QUESTION: Mike, 2019 has been a pretty good year for me. I am looking to break into another level and possibly start hiring people, but I am worried about the overhead and expenses with growing a firm. How can you help? – Larry

ANSWER: So, a big, wide-open question. We will start with this, here is a mistake people make when they begin to grow their recruiting practices.  Again, Larry, the only context I have here is your question. There are no expenses in running a business, but there are investments. Maybe taxes are an expense, but they are still part of the same process of investing in your business. 

If you sat down with a financial planner told them that you want to have $2 million net worth in 20 years, would you look at the money you had to put away every year as an expense? Let us say you put away $50,000 every year from your recruiting business into a retirement fund that you knew was going to grow at 5% or 6% a year. Would that be an expense? No. Because you are thinking of that as an investment.  

This is a great question and it comes up a lot. I am a recovering scarcity mindset individual. I do not think you ever fully recover. I could save for myself and my retirement and my kids’ school and all those things in life that are important for all of us without a second thought. Those were great investments, even if you are putting it into the market, right, it is at risk. You could lose money. It is still an investment.  

Especially in the first 10 years of my career and growing my business, I looked at, hiring someone was going to be expensive. Hiring a coach was going to be expensive. With rent, I would tend to get a nicer office building, not that our clients came near it. It is an investment because the people that were going to work for us, I was imagining people that went to college, guys, and gals walking into the front door and at some level when people do that, they are saying, is this a place I can work? That impression that takes place subconsciously in the first five seconds of them walking through the main door if it is an office building, it is a shabby place, but the rent is cheap, you are going to lose people.  

I actually spent two years in one really mediocre place, and I remember I could see from my office, I could see the parking lot. I remember a couple of times having a late day interview, looking out, seeing somebody pull in, you could tell they were dressed really nice, like sitting in their car for a couple of minutes and driving out and I never heard from them. I figured out that was my interview. They looked at the building and they go, this is out of alignment with what an executive search firm would be and leaving. From that point forward, I always got a space that a professional could see themselves in.  

One, it was more expensive, to use your word, for me it was a better investment. I spent probably 25% more per square on office space to attract and retain a higher quality individual. I invested in contests and incentives to spur performance. There were trips I would spend $25,000 to send my high-achieving recruiters to Hawaii or the Bahamas or somewhere else really nice. That is not expensive because that $25,000 probably helped generate $1 million in business.  
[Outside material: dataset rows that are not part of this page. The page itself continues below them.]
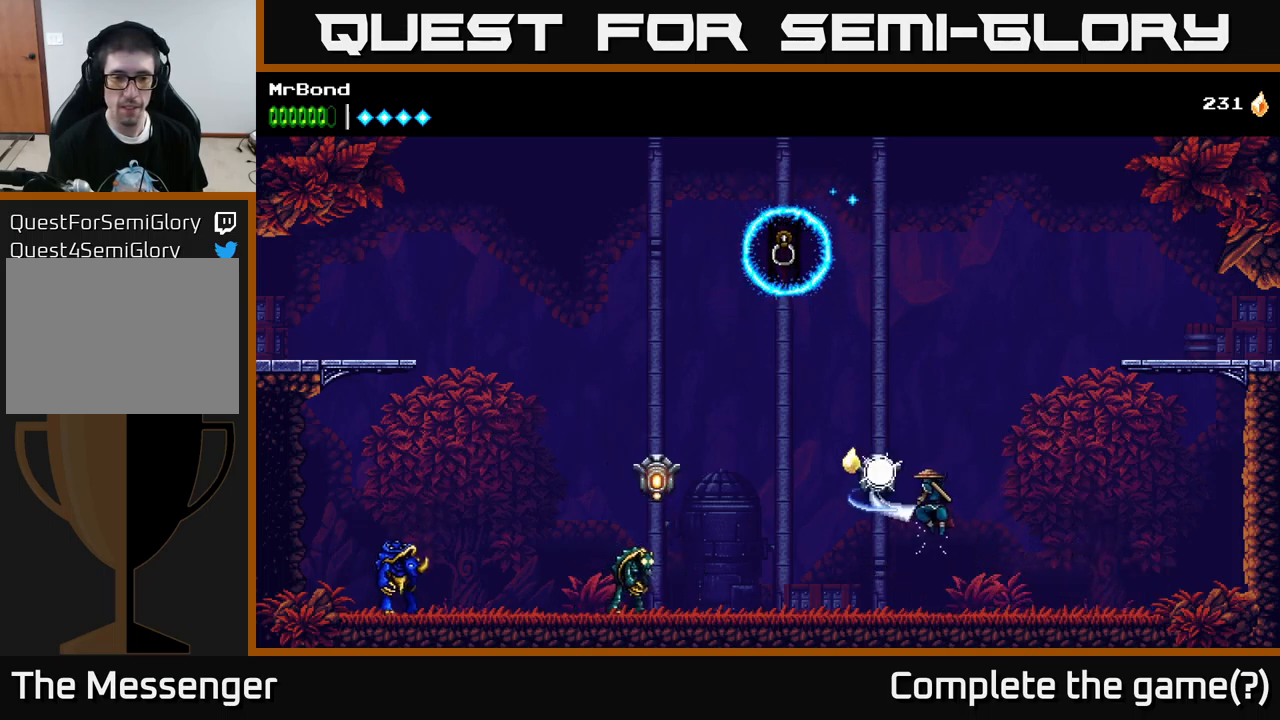
{"buttons": ["DPAD_LEFT"], "left_stick": "center", "right_stick": "center", "events": [[17, "X", "up"]]}
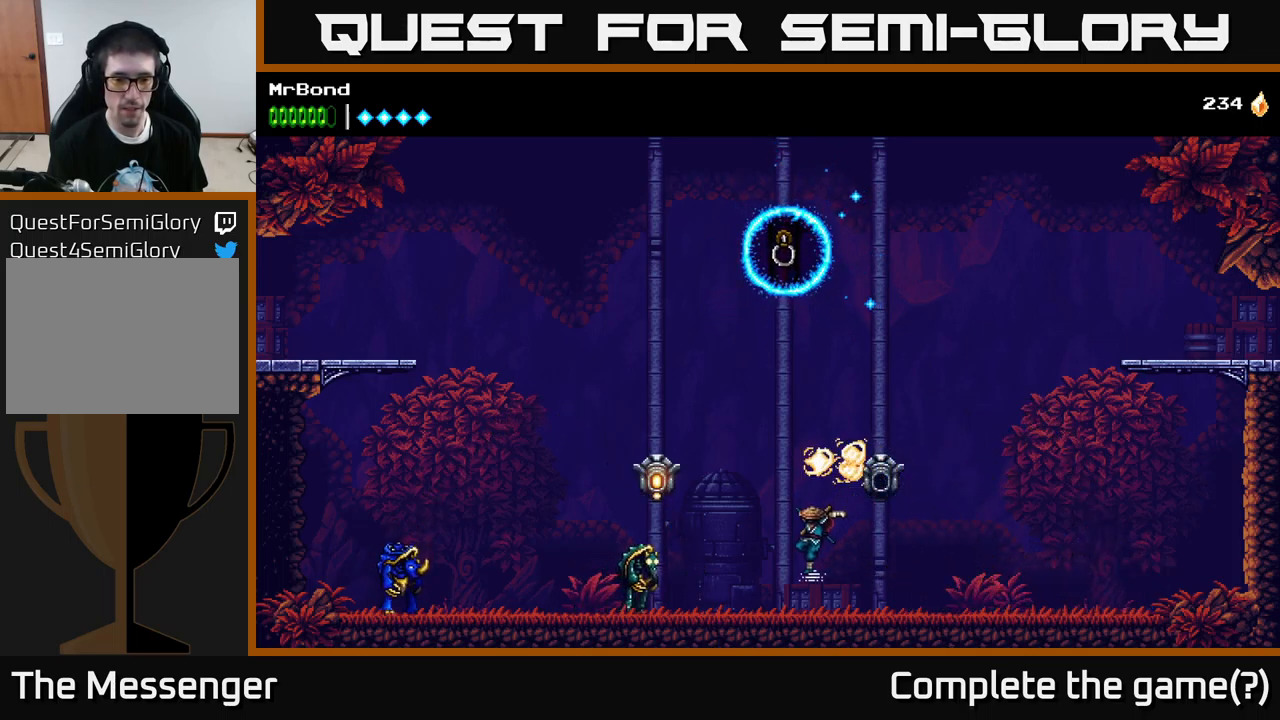
{"buttons": ["X"], "left_stick": "center", "right_stick": "center", "events": [[184, "X", "down"], [300, "A", "down"], [317, "X", "up"], [434, "DPAD_LEFT", "up"], [434, "X", "down"], [500, "A", "up"]]}
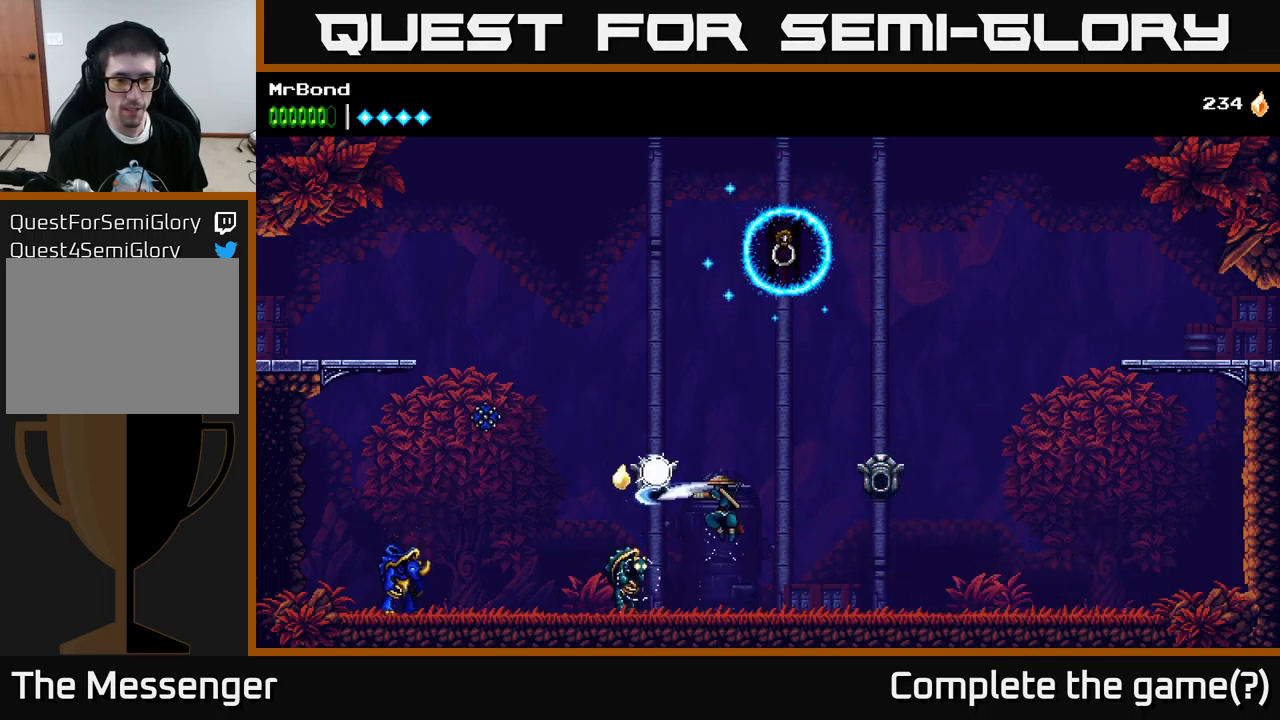
{"buttons": ["X", "DPAD_LEFT"], "left_stick": "center", "right_stick": "center", "events": [[50, "X", "up"], [234, "X", "down"], [334, "X", "up"], [500, "DPAD_LEFT", "down"], [500, "X", "down"]]}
A better question to ask yourself, Larry, is:  Where can I invest money in my business so I (1) increase my profits and (2) decrease what I have to do so that I can have more fun. I am in the stage of my life right now that anything that comes up in my role running the RecruiterU with any friction, I find a way to delegate it. By friction I mean annoyance. What I would invite you to do for 2020, is starting to identify those points where there is friction in your business.  

We live in an economy now where there are all kinds of virtual help. You do not necessarily even have to open a physical office. But you are asking me about scaling. I am saying, let us say you went out and you spent $3,000 a month on rent, and I do not even think you have to spend that much, but pick a number, $36,000. Okay, well if you hire a couple of recruiters and get them up and running just in the next year, you can get them to do $400,000. This is even after you pay them, assuming no value to you for the rent, you have already gotten a significant ROI in paying rent and salaries.  

If you hire a Search Associate who is off your desk, you can pay them a smaller percentage because they are working on your things, thus higher margins. Last week I explained exactly what this looks like. Go here to read more about hiring a Search Associate 

When you start looking at bringing on your first recruiter, you will start asking yourself the following questions: What are the things I do not know about hiring and onboarding? What are the things I do not know about scaling the business? If questions come up under that, then you might want to reach out to us and see if or how we can help. Maybe it is attending one of our events. Maybe it is a mentoring program to put that in place.  

Whatever you put into your business in 2020, you need to look at if I buy a ream of paper for $40 from Staples, what am I going to be printing out on that? Oh, invoices. I know we email invoices but just think of something. All the things you do, if you start looking at it and trace it, it all supports in some way, shape, or form, revenue. There are ways to get more bang for your buck on your investments. 

My big challenge to you would be shifting your internal dialogue from expense to investment and then ask yourself what you really want.